Would we not upload a release if it was truly dire? Yes, we did that recently where we skipped a point release because we were waiting on fixes to be merged. The next build still had failures but vastly fewer and was functional.

We have also shipped Windows on Arm builds that many would not consider production ready due to missing features. Again the goal was to provide convenience not commit to a quality level.

By bringing your own definition of production, which I know is a hard question to answer.

If you were happy using the release of llvm x, you can probably use x+1 if the test results have not regressed on the platforms you consider important (I realise that is a chicken and the egg situation though, how does one choose x in the first place, but one has to start somewhere).

For Linux at least, I would start by looking at the major distros. If they ship clang x.y and don’t have a ton of their own patches, it’s probably good for most of what I do.
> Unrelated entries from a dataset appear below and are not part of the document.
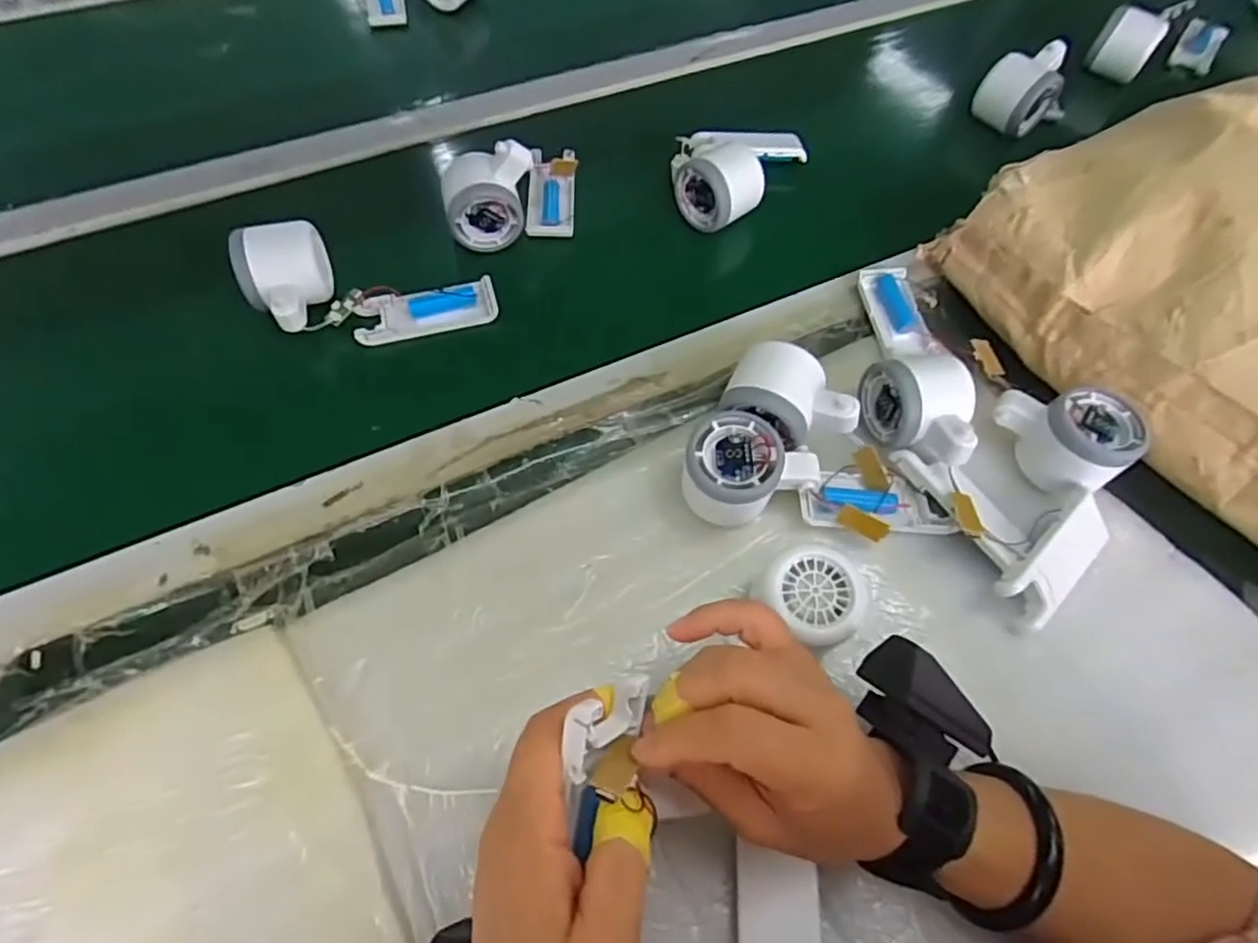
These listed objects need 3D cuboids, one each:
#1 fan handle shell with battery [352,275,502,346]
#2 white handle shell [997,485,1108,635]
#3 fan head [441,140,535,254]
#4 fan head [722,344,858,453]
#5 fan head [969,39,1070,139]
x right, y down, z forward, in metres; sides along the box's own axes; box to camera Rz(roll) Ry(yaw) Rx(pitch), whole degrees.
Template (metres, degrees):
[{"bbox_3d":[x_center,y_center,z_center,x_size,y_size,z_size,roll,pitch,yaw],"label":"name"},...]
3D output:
[{"bbox_3d":[-0.154,-0.123,0.500,0.104,0.014,0.038,-16,62,-11],"label":"fan handle shell with battery"},{"bbox_3d":[0.265,0.053,0.405,0.095,0.016,0.041,-40,103,-19],"label":"white handle shell"},{"bbox_3d":[-0.111,-0.221,0.517,0.068,0.065,0.044,-10,61,-8],"label":"fan head"},{"bbox_3d":[0.105,-0.043,0.433,0.082,0.052,0.058,34,66,17],"label":"fan head"},{"bbox_3d":[0.379,-0.366,0.624,0.076,0.053,0.057,-27,65,-15],"label":"fan head"}]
You will have to look at why they failed and decide if that bothers you. In my experience running buildbots, some tests are just sensitive to hardware resources. So running a buildbot on a server, fine, building a release on a limited local machine, you might get some contention issues.

Test failed because we ran out of threads? Probably not something to be worried about as long as it passed elsewhere.

In this specific case, perhaps there is something with universal builds and sanitizers running under emulation. I see that they are all x86_64 failures. It may be worth reporting as it could be an important issue.

If you want to do that you can either capture the whole log or there are ways to run tests individually. Then you can raises issues at Issues · llvm/llvm-project · GitHub.

Sort of. You can run the external GitHub - llvm/llvm-test-suite which contains whole programs and various conformance suites for C and Fortran. But again it’s just one part of whatever your definition of production ready is.

If you’d like to try that here is an example build bot that does it Buildbot, you can get the commands from the steps there.

I believe the release build script does run the test suite also.